(Saved data entries)
++++++++

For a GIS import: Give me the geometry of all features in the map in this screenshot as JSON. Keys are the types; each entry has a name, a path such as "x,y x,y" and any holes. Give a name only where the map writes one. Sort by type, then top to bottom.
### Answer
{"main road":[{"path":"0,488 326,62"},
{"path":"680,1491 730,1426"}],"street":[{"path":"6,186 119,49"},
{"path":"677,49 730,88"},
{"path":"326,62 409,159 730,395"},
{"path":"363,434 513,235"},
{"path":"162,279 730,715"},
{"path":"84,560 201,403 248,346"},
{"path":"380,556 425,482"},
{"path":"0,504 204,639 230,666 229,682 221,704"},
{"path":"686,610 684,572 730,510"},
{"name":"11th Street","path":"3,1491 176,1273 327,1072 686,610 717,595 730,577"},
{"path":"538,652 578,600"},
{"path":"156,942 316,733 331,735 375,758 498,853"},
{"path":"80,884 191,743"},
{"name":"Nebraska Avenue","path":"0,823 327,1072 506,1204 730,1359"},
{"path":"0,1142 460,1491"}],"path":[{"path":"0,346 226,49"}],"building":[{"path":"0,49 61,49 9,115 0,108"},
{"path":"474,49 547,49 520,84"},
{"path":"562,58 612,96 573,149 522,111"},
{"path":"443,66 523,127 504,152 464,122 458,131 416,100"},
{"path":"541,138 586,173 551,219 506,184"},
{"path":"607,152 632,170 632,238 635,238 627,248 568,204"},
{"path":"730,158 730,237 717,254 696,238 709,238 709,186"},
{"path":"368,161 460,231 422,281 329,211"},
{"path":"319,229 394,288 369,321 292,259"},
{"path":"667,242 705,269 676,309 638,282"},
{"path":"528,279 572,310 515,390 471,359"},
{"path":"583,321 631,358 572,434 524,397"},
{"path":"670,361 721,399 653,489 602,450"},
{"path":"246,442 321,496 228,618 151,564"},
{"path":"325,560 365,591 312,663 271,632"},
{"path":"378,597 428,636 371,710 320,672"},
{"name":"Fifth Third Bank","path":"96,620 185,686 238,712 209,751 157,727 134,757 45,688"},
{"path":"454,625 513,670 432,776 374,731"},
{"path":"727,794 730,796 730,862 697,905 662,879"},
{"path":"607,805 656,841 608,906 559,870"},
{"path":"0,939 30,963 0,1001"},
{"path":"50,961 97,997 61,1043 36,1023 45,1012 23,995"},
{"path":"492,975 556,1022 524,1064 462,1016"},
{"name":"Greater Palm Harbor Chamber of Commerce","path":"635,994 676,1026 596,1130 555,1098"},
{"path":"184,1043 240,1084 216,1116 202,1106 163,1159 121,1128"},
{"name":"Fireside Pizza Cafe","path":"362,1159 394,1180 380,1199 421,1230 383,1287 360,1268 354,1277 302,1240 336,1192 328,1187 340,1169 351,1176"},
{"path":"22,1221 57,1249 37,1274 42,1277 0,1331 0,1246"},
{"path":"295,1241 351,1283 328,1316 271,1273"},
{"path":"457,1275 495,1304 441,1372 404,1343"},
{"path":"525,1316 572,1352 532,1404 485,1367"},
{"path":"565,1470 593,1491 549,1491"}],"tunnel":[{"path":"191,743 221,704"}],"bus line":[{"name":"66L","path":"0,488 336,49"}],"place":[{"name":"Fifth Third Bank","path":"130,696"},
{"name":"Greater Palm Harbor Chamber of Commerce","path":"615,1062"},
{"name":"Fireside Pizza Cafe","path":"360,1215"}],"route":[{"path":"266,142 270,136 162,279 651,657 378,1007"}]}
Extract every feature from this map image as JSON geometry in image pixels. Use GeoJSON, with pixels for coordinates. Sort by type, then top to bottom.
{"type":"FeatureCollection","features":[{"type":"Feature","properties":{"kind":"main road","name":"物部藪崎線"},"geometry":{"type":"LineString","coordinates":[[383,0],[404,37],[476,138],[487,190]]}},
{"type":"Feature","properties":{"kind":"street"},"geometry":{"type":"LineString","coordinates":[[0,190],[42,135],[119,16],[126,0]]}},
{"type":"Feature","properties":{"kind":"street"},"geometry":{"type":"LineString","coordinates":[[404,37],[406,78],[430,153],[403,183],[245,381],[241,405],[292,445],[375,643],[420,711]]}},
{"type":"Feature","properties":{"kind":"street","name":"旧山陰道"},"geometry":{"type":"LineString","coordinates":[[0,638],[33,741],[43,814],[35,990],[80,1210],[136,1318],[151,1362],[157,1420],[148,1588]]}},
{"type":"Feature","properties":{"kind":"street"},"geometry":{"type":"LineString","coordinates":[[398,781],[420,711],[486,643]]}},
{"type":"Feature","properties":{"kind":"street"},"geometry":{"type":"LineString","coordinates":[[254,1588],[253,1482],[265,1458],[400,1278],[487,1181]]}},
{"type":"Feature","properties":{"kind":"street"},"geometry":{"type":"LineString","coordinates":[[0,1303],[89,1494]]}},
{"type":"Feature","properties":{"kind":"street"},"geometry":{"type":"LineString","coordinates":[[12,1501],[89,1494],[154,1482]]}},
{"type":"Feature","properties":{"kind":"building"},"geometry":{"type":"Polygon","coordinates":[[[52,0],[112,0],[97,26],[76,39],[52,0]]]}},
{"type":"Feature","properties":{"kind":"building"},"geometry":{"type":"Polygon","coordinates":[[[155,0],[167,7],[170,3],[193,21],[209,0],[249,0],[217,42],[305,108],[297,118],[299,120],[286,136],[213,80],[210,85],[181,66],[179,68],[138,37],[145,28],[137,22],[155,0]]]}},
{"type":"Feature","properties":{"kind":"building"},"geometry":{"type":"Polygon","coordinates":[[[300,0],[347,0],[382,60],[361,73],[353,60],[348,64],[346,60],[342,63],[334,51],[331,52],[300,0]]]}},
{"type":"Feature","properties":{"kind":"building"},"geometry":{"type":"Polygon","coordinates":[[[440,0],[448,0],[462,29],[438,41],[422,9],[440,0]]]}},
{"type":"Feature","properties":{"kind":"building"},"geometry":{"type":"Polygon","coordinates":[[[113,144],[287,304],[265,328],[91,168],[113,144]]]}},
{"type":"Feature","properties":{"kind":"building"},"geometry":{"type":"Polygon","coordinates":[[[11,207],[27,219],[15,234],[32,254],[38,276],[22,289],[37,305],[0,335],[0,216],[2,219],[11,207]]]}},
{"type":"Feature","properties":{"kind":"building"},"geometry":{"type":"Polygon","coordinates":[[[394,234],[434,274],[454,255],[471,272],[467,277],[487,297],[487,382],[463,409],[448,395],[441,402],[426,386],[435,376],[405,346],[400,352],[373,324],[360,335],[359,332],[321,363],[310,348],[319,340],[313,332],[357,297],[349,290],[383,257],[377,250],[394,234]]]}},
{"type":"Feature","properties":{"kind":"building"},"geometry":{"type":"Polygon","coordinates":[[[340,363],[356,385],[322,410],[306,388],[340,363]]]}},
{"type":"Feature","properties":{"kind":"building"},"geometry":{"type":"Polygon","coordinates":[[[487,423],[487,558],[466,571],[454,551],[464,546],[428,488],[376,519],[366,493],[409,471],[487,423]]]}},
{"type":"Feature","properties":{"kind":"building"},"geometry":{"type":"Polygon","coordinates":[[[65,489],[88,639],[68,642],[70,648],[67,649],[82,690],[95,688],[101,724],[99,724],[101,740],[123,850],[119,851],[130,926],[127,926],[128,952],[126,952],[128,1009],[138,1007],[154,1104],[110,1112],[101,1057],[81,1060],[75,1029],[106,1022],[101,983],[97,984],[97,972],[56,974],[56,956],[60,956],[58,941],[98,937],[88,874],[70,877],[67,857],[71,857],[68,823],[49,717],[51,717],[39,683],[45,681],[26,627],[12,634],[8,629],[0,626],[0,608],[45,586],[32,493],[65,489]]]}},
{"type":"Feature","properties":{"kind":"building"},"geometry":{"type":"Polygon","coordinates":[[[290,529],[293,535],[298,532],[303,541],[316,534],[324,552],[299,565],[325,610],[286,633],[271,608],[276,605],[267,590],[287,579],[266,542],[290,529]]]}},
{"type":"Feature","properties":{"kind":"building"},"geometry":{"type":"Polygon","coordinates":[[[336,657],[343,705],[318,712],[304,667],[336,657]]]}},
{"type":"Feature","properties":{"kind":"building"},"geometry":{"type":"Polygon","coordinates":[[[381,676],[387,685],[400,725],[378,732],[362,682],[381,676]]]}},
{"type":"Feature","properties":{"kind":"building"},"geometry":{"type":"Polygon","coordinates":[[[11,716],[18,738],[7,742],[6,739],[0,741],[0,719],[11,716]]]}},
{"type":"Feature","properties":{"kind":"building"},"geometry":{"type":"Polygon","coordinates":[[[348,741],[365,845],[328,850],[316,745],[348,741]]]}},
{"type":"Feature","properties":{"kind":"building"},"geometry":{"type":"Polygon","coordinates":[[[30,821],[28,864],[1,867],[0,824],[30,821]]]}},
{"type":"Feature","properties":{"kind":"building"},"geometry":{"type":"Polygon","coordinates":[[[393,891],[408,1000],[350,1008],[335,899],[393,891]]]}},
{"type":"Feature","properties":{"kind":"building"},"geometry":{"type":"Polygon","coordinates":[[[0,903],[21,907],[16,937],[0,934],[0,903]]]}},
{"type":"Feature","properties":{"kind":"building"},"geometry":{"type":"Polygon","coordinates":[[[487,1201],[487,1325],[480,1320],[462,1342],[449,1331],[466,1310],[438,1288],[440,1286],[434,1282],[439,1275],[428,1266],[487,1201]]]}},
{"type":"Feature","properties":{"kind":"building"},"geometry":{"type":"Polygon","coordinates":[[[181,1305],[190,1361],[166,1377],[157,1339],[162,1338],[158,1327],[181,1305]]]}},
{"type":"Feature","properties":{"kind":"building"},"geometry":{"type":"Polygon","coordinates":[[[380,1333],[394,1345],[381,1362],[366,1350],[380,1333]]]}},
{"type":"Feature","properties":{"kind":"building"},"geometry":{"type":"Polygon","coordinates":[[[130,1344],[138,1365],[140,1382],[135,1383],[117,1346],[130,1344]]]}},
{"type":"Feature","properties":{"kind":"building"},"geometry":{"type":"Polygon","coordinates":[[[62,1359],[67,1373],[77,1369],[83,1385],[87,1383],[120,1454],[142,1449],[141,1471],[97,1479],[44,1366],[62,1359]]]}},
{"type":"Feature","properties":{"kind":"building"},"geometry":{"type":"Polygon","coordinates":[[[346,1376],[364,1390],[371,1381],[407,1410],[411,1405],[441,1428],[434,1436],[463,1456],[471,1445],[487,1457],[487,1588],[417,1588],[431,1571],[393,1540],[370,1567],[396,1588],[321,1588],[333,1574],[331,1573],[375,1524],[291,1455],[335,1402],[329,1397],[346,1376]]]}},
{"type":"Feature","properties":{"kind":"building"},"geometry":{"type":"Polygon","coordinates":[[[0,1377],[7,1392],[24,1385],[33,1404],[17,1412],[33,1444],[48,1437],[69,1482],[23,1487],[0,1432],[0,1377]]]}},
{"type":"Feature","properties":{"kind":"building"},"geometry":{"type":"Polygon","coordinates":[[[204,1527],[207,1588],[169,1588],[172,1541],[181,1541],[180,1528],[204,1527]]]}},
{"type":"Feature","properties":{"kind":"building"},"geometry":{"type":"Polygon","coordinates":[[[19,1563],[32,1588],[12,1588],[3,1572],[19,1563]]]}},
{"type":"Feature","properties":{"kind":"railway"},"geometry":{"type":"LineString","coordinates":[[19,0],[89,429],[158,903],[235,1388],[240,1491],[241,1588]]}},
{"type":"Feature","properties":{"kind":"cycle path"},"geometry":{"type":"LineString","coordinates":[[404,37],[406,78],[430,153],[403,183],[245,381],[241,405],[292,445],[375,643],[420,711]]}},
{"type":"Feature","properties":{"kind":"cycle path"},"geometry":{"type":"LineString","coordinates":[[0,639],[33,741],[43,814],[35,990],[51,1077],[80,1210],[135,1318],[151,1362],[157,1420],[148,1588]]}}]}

++++++++

» INSTRUCTIONS FOR THE TASK:
Look through the entries above; copy each line where the string "Cafe" appears.

» WRITTEN ANSWER:
{"name":"Fireside Pizza Cafe","path":"362,1159 394,1180 380,1199 421,1230 383,1287 360,1268 354,1277 302,1240 336,1192 328,1187 340,1169 351,1176"},
{"name":"Fireside Pizza Cafe","path":"360,1215"}],"route":[{"path":"266,142 270,136 162,279 651,657 378,1007"}]}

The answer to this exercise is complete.